February 24, 2026
Clean HTML, Dirty Comments
Goodbye InnerHTML, Hello SetHTML: Stronger XSS Protection in Firefox 148
Firefox adds a 'clean HTML' button—fans cheer, skeptics squint, React devs sweat
TLDR: Firefox 148 adds setHTML, a built-in way to clean pasted code and block common website hacks. The crowd split: cheers for safer defaults clash with gripes about the clickbaity “goodbye innerHTML,” limited browser support, and React worries—big deal, because better defaults could seriously reduce real-world data theft.
Mozilla just shipped Firefox 148 with setHTML, a new way to insert “cleaned” HTML that strips out sneaky tricks before they can bite. Translation: less chance of those nasty website-injection hacks where attackers slip bad code into pages. It’s the first browser to ship the standardized Sanitizer API, and security folks are buzzing—but the comments section? On fire.

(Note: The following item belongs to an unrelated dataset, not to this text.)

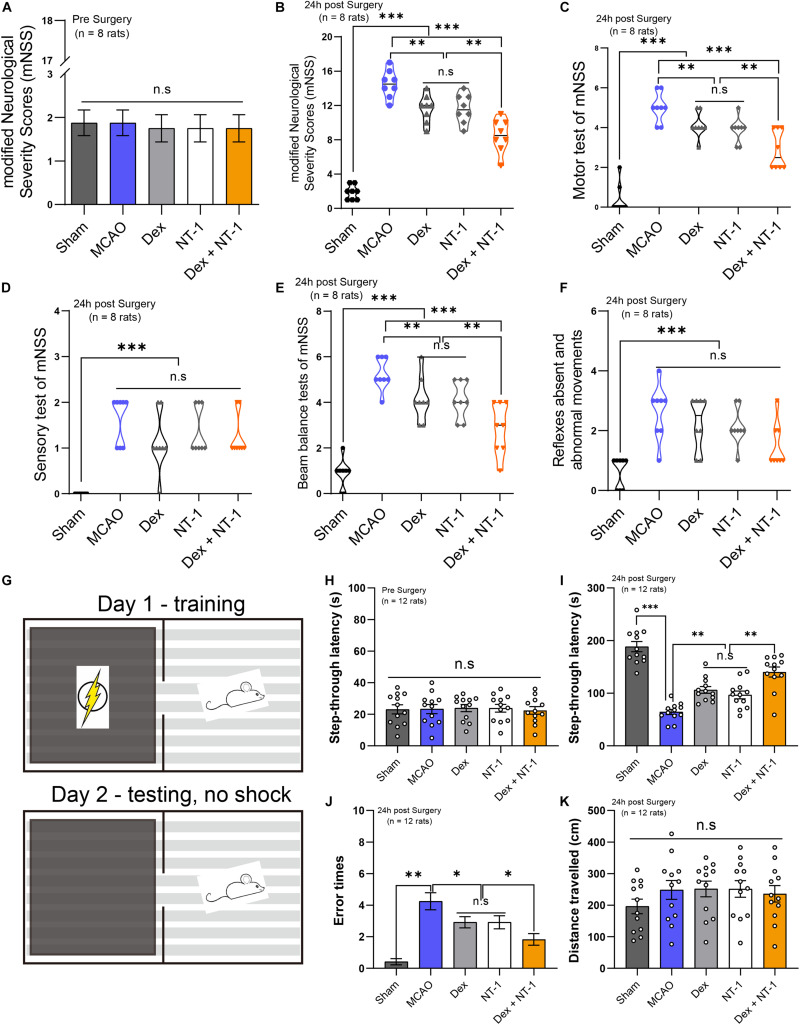
Combination of dexmedetomidine and Netrin-1 promoted the recovery of neurological function and alleviated the cognitive impairment after MCAO injury. (A) The basic values of modified Neurological Severity Scores (mNSS) of all experimental rats before MCAO model. (B) The mNSS of all experimental rats at 24 h after MCAO model. (C) The Motor test of mNSS. (D) The Sensory test of mNSS. (E) The Beam balance test of mNSS. (F) Reflexes absent and abnormal movements test of mNSS. Data are shown as the mean ± SD, n = 8. **P < 0.01 and ***P < 0.001 using one-way ANOVA followed by Tukey’s post hoc tests. (G) The schematic diagram of the step-through test. (H) The basic values of step-through latency of all experimental rats before MCAO model. (I) The latency to enter into the dark room of all experimental rats at 24 h after MCAO model. (J) The error times to enter into the dark room. (K) The total distance traveled. Data are shown as the mean ± SD, n = 12. ∗P < 0.05, ∗∗P < 0.01, ∗∗∗P < 0.001 using one-way ANOVA followed by Tukey’s post hoc tests.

The hottest worry: confusion. One top voice fretted about “a mix of methods” where some functions safely handle user input and others don’t—without clear names to tell them apart. Another commenter dunked on the headline drama, calling it “deceptive” because innerHTML isn’t actually gone (sorry, it’s not a funeral—more like a curfew). The pragmatists chimed in with a reality check: don’t expect to rely on this everywhere yet—browser support still needs time to spread.

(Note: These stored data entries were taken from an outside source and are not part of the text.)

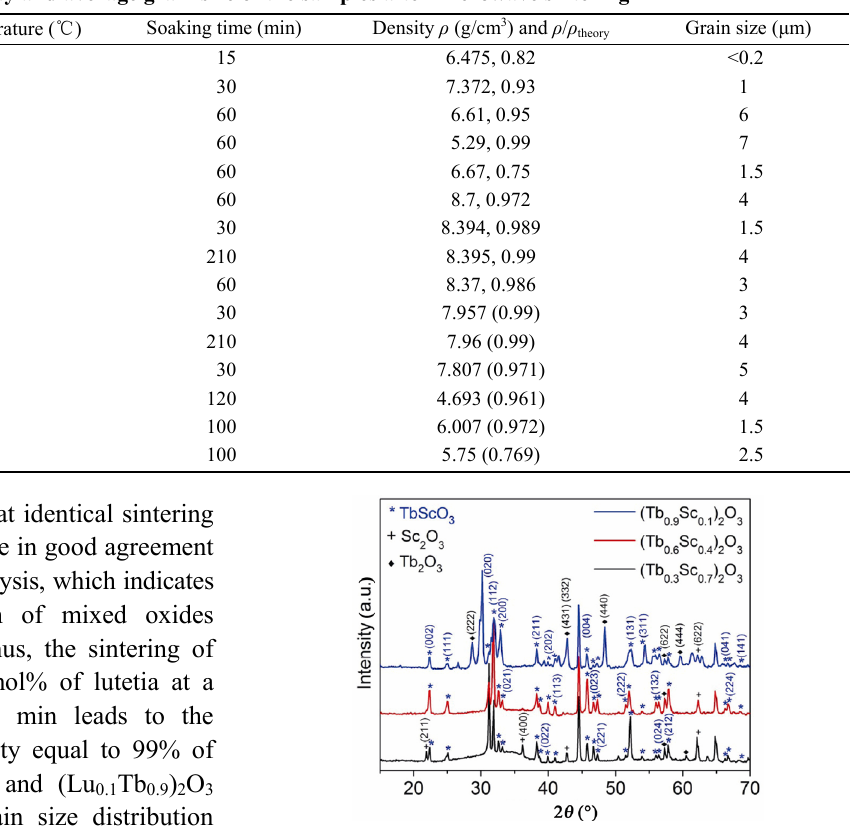
Table 2 Density and average grain size of the samples after microwave sintering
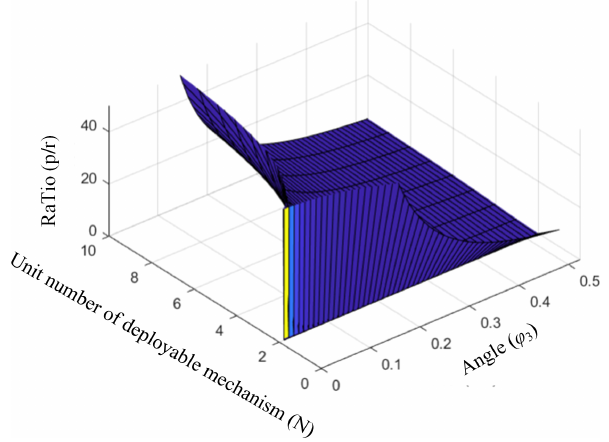
Figure 7. Three-dimensional diagram of the proportional scissor rod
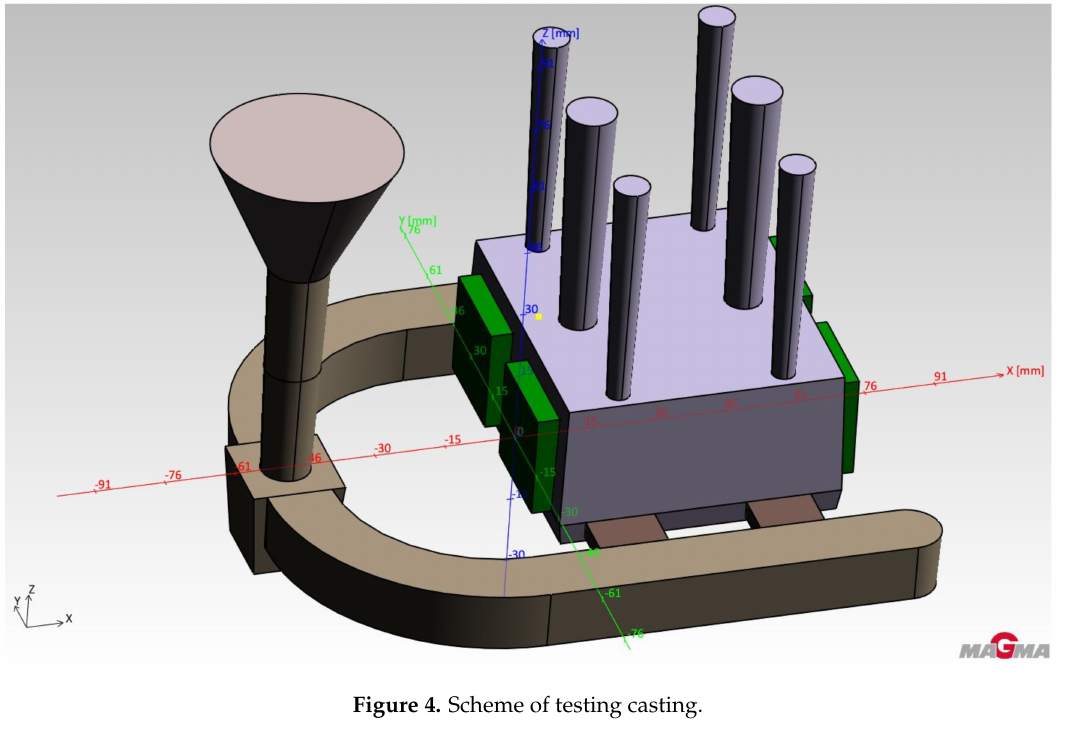
Figure 4. Scheme of testing casting.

Fans celebrated the safer-by-default move, praising a path that doesn’t require a whole security team to avoid cross‑site scripting (XSS), the web’s long-time boogeyman. Meanwhile, the React crowd barged in asking if this changes the fate of the ominously named __dangerouslySetInnerHTML—cue the memes about renaming it to “kinda-saferSetHTML.”

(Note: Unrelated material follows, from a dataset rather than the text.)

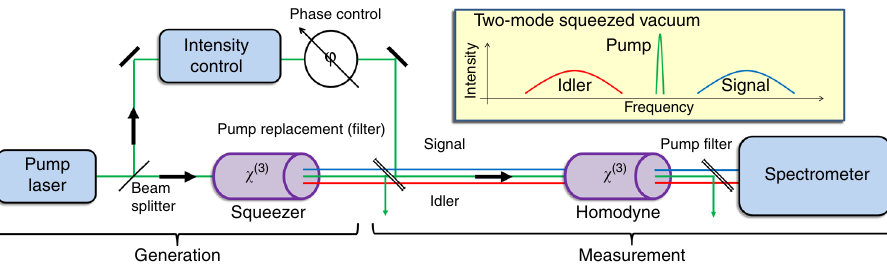
Fig. 2 Experimental schematic of the parametric homodyne. The experiment consists of two parts: (1) generation of broadband squeezed light and (2) homodyne measurement of the generated squeezing. Broadband two-mode squeezed light is generated via spontaneous four-wave mixing (FWM) in a photonic crystal fi ber (PCF) pumped by 12 ps laser pulses (786 nm). After generation, the pump is replaced by an appropriately delayed copy of the original pump light, via a narrowband fi lter, which allows independent intensity and phase control, to tune the parametric gain and to select the speci fi c quadrature to be measured. Then, the new pump and the FWM light enter the second PCF for the homodyne measurement. After this second (measurement) pass through the ampli fi er, the pump is separated from the FWM light by a narrowband fi lter and the FWM light is measured by a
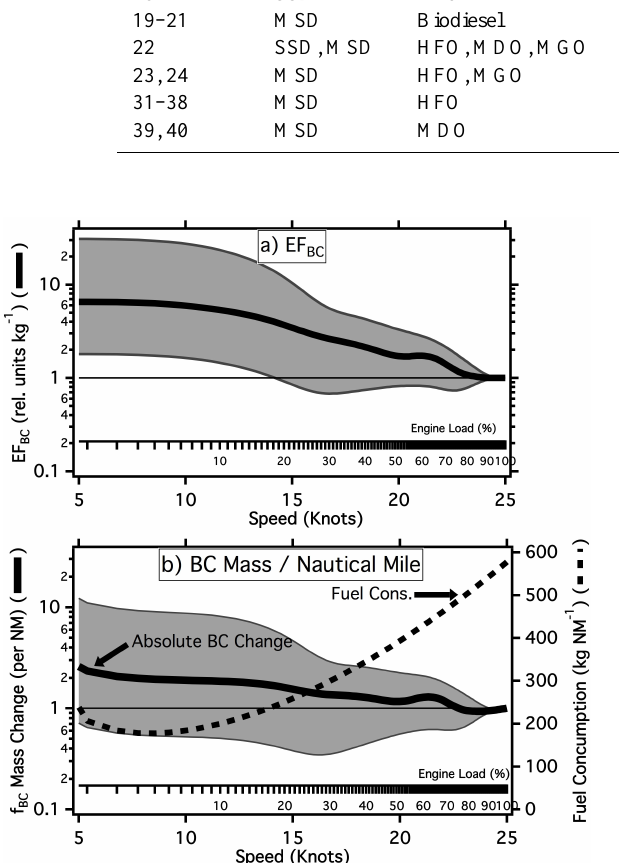
Fig. 3. (a) Average EF BC change with ship speed and engine load (with 10th and 90th percentiles) and (b) the potential absolute changes in BC emissions with ship speed and engine load (with 10th and 90th percentiles). EF BC data from (a) combined with fuel consumption data from (b) (circle points) to produce data in (b) . All but F Cons are normalized to 1 at 100% load.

Bottom line: setHTML promises cleaner HTML with fewer traps, and it can be tuned for stricter or looser rules, even pairing with other safeguards. But until every browser catches up—and devs settle on clear patterns—the web’s getting cleaner, while the comments stay deliciously messy.
Key Points
- •Firefox 148 is the first browser to ship the standardized Sanitizer API to mitigate XSS.
- •The setHTML() method sanitizes HTML during insertion, offering a safer default than innerHTML.
- •Developers can customize sanitization policies to keep or remove specific elements and attributes.
- •CSP, pioneered by Firefox in 2009, remains valuable but had limited adoption due to implementation complexity.
- •Combining the Sanitizer API with Trusted Types enables stricter enforcement, and Firefox 148 supports both.